Scrub Word Documents
Feb 8th, 2008 by seanh420

I was asked the other day to write a program to scrub some 50,000 Microsoft Word 2003 documents of hidden data. I was surprised at first because I had no idea that Word secretly tracked changes in documents and who changed what. Apparently this problem is dangerous to companies in particular. Imagine writing in a Word document something that says, "Mike is an asshole." Then later you realize Mike might see this document so you delete it. If Mike finds this document and he knows what he is doing and you don’t know about this, Mike can see that you wrote this and deleted it. It’s logged, but hidden. I looked on google for about an hour but came up with a lot of crap I didn’t like. I thought I had a winner when I landed on Doc Scrubber, but all that did was remove document properties. Then I landed on Kim Komando’s page which suggested downloading something called the RHD tool from Microsoft (Validation Required). Upon further inspection of this tool, I found it to be a pain in the ass for the purpose of scrubbing multiple documents.
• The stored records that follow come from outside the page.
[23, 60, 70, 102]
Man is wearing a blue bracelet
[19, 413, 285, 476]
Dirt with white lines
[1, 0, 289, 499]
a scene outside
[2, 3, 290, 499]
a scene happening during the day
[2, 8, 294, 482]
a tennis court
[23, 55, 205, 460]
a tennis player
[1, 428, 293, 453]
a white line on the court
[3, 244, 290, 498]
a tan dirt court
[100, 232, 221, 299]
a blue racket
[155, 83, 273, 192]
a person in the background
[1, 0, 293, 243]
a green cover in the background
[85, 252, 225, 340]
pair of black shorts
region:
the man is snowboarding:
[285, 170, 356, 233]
I kept getting the error, "Protected Document failed. Reason: This document contains protected information. If you are not the author of this document, contact the author to obtain permissions." whenever I ran the OFFRHD.EXE program located in the RHD thing. I grew impatient with these weak methods and decided to write my own program. The concept is simple: open a document, select all, copy, close the document, create a new document, paste, save the new document in a different folder. I noticed that by doing this, some documents decreased quite a bit in size. On one test of a document that was edited by dozens of people, this method shrunk it from 3.03 MB to 2.01 MB. They seemed happy with it, so I just used VB6 and Word 2003 to automate this on a lot of documents. Mind you, I had to spend some time learning how to automate office because I never did this before. Why the hell does Word put all this bullshit in documents anyway? My program is called, "Word 2003 Document Bullshit removal." I welcome any and all comments or suggestions. This is not meant to be a commercial end all solution but rather something for other programmers to look at. Use at your own risk.
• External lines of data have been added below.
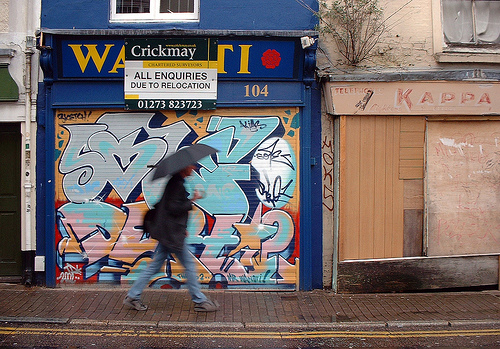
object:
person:
[126, 139, 223, 316]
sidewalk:
[0, 281, 499, 348]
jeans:
[128, 240, 206, 301]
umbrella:
[152, 142, 222, 199]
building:
[34, 0, 323, 290]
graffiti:
[57, 105, 299, 290]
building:
[317, 0, 500, 291]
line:
[5, 323, 500, 339]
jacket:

Example Document before scrubbing

I had to sensor the screenshot because too much data was exposed.
Example Document after scrubbing with my code

My Code:
Private Sub cmdRemove_Click()
Me.MousePointer = 11
Dim WordApp As Word.Application
Dim source As String, dest As String, dirtydocument As String
Dim i As Integer
Set WordApp = CreateObject("Word.Application")
source = txtSource.Text ‘ path to original documents
dest = txtDestination.Text ‘ path to new scrubbed docs
‘ make sure path ends in \ (eg. c:\temp\ )
If Not (Right(source, 1) = "\") Then
source = source & "\"
End If
If Not (Right(dest, 1) = "\") Then
dest = dest & "\"
End If
‘ delete all files in destination folder
Dim File, Folder, FileCollection
Dim fso
Set fso = CreateObject("Scripting.FileSystemObject")
Set Folder = fso.GetFolder(dest)
Set FileCollection = Folder.Files
For Each File In FileCollection
fso.DeleteFile (File)
Next
‘ fill file listbox with source folder
File1.Path = source
‘ Set the Visible flag
WordApp.Visible = True
For i = 1 To File1.ListCount
dirtydocument = File1.List(i - 1)
‘ open the document to be scrubbed clean
‘ (eg. c:\temp\1040.doc )
WordApp.Documents.Open (source & dirtydocument)
‘ copy all the contents
WordApp.ActiveDocument.Content.Copy
‘ close the document
WordApp.ActiveDocument.Close
‘ create a new document
WordApp.Documents.Add
‘ paste the contents
WordApp.ActiveDocument.Content.Paste
‘ save as the new document using the same name in a different folder
‘ (eg. c:\temp\scrubbed\1040.doc) <— file size should may be less
WordApp.ActiveDocument.SaveAs (dest & dirtydocument)
‘ clean up document properties
‘ for more, look up WdBuiltInProperty constants
WordApp.ActiveDocument.BuiltInDocumentProperties(wdPropertyAuthor) = ""
WordApp.ActiveDocument.BuiltInDocumentProperties(wdPropertyCompany) = ""
‘ close the ’scrubbed’ version of the document
WordApp.ActiveDocument.Close
Next i
‘ * BUG ***********************
‘ * I get some "You placed a large amount of text on the Clipboard." message
‘ * dont know how to get rid of it, so I’m just leaving word open.
‘Call EmptyClipboard
‘ exit word
‘WordApp.Quit
Me.MousePointer = 0
MsgBox "Finished removing bullshit from all Word 2003 documents!"
End Sub
Let me know what you think. It’s Friday and I’m going home.
Download the source code and program here
anyway you can get this to work with excel?
Does this work with Access?
I only wrote this for word 2003. Its a pretty stupid program really and I only did it cuz I was paid to do it. I have no intentions of writing something for excel/access/ or others…. that is unless someone pays me to.